You could spend both ends of your vacation driving or flying to beautiful spots all over the country or the world. Or you could use those travel days to fit in yet more adventures on Maine’s Public Reserved Lands. These lands belong to us. They are must-see destinations for adventurers from Maine and travelers from all over the world.
This summer I was determined to check off several Maine trips I’ve long intended to do. At the beginning of these adventures I realized that I was on Public Reserved Lands. These lands belonged to me! I understood that as a Mainer I was very lucky to be able to take an easy drive to these places, unlike the visitors I met from Germany, France, British Columbia, Indiana, California, Iowa, North Carolina, and on and on.
My hiking checklist contained some well-known routes such as the Bigelow Range, the Mahoosucs and Grafton Notch. I noticed signs at the trailheads that these wild areas I have always assumed were protected are actually Public Reserved Lands. Alarmed at what I had been hearing about our governor’s proposal to dramatically increase the quantity of timber to be cut from these lands, I imagined these places shorn of their trees. I looked at the online guide to Public Reserved Lands and saw that, indeed, many of the places I’ve most enjoyed in Maine are part of the Public Reserved Land system. I’ve camped on great seaside cliffs on the Cutler Coast unit in Washington County. I’ve paddled past the Dead River unit on Flagstaff Lake for a stunning view south to the Bigelows. I’ve day-hiked up Tumbledown in Weld for its long views, lichen art on the granite slabs, and swimming pond at the summit. I’ve canoed the West Branch of the Penobscot out of Moosehead Lake to Chamberlain Lake, a wind-swept expanse that one can imagine looks as it did when Thoreau paddled by. The Moose River circle trip out of Jackman that my family has canoed a few times crossed a section of Public Reserved Lands. The Debsconeag Lakes canoe trip I do over and over is a chance to visit Nahmakanta Public Reserved Land unit, a lovely expanse of wild lakes, forest, and enormous boulders with magnificent views of Katahdin.
The map of Public Reserved Lands shows many natural areas I’ve yet to visit.
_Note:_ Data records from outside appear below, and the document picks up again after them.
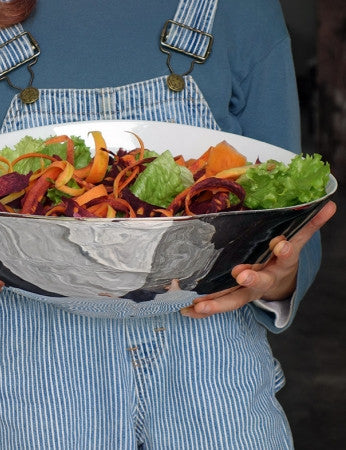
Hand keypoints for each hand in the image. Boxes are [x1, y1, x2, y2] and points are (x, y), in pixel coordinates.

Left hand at [180, 200, 336, 317]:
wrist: (278, 283)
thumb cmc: (281, 257)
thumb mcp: (297, 239)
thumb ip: (309, 224)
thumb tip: (331, 204)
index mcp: (281, 264)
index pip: (286, 256)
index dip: (285, 251)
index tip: (281, 245)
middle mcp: (265, 279)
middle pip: (260, 281)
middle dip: (252, 278)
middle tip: (242, 274)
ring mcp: (247, 292)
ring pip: (234, 299)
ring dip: (217, 304)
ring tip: (198, 306)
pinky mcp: (233, 298)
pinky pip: (218, 305)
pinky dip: (202, 311)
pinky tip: (186, 312)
It also helps me understand how important carefully managed Public Reserved Lands are to Maine’s outdoor economy. Until now, timber cutting on the lands has been measured and careful, generating revenue to manage the units while also furthering the legislatively mandated values of protecting wildlife habitat and recreation.
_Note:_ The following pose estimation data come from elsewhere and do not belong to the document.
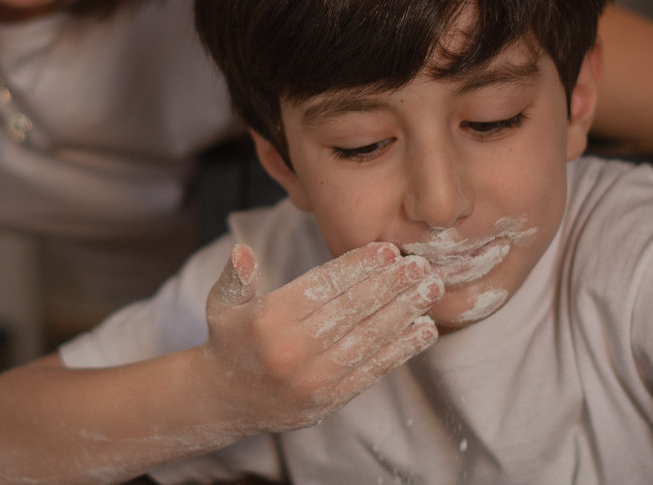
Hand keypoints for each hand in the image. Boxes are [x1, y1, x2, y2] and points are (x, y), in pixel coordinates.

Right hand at [200, 241, 442, 433]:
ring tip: (431, 290)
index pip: (322, 286)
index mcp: (268, 320)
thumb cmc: (230, 340)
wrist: (225, 402)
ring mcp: (313, 379)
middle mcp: (292, 350)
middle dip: (390, 285)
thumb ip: (236, 275)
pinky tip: (424, 330)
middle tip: (420, 265)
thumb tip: (242, 250)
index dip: (358, 267)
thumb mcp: (221, 304)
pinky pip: (372, 371)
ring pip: (367, 339)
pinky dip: (401, 350)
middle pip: (351, 310)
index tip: (388, 249)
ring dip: (404, 312)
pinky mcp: (330, 400)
The music teacher from Iowa who section-hikes the Appalachian Trail for two weeks every year when classes end, the elderly German couple thrilled by wild lands, and the Mainer in basketball shoes trying out the trails with no itinerary probably had no idea why their hike on Old Speck Mountain was pristine. They probably didn’t know about the wisdom of the Legislature in setting the rules for the Public Reserved Lands to manage not for the short-term gain of timber cutting, but for the long-term benefits of preserving forests, waters, and vistas for all to enjoy. All Mainers own these lands, and all can reach at least one of the units by driving an hour. No need to spend days to get here like the Iowans and the Germans.
Now that I’ve traveled to many Public Reserved Lands, my backlog of units to visit has only gotten longer. How fortunate and wise we will be if we treat these places as treasures to protect for multiple values, and not just as timber farms.
—Karen Herold, NRCM Board member
Lots of BPL lands look great as long as you stay within the “beauty strip” that surrounds your trail or lakeshore.
In the Mahoosucs, for instance, you hike the Appalachian Trail where it is protected by an ecoreserve, so yes, it’s awesome. And Grafton Notch-Old Speck is a state park.
But the state legislature has capped the ecoreserve acreage on BPL lands at only 15%, and less than 6% of potential areas for timber harvest.
From your story it looks like you’ve already been to most of the good spots, though definitely check out Deboullie Ponds, another ecoreserve.
Otherwise, most BPL lands are roaded and logged, and while it is certified as sustainable, it isn’t remotely wild.
Karen Herold says
Thank you for this comment. You make good points.